*SUPPLIED INFORMATION*
---+---
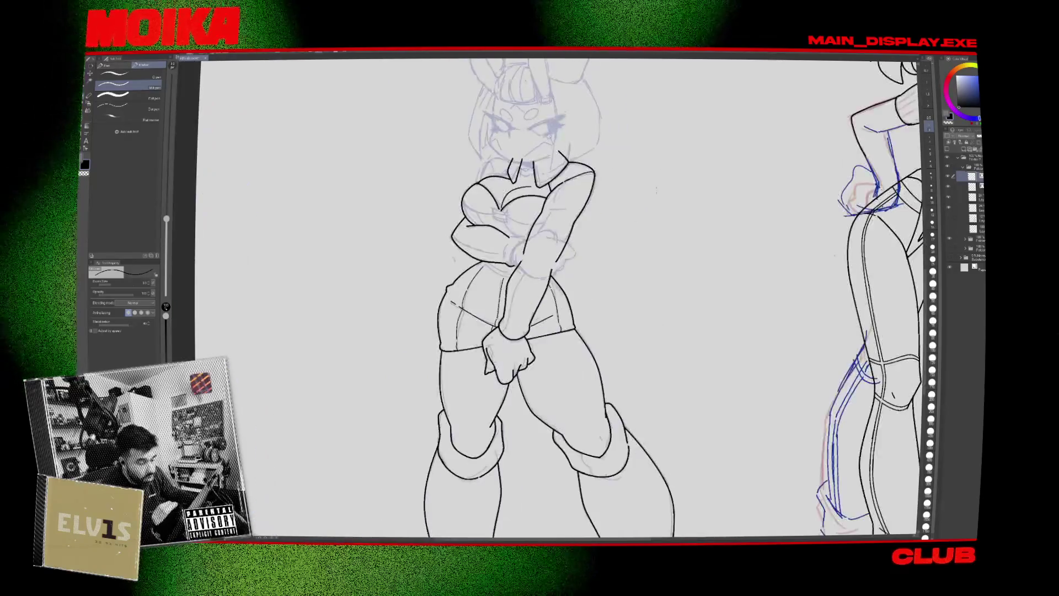
left_click(960, 189)
left_click(960, 188)
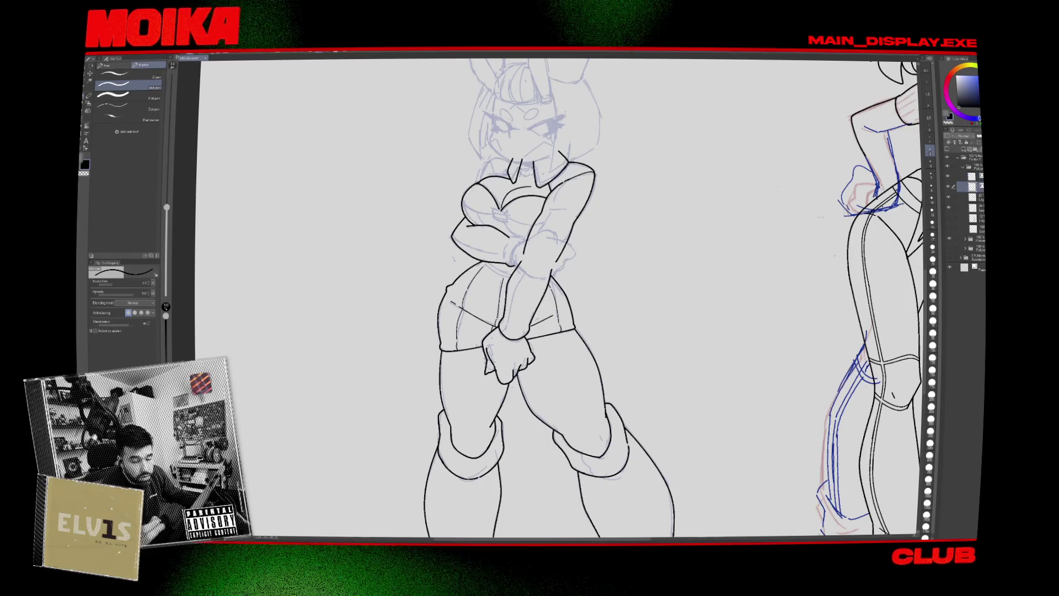
key("h")
scroll(550, 282, "up", 4)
---+---
*ASSIGNED TASK*
Images should not appear in the copy; retype the listing above exactly.

*RESPONSE TO THIS TASK*
left_click(960, 189)
left_click(960, 188)
key("h")
scroll(550, 282, "up", 4)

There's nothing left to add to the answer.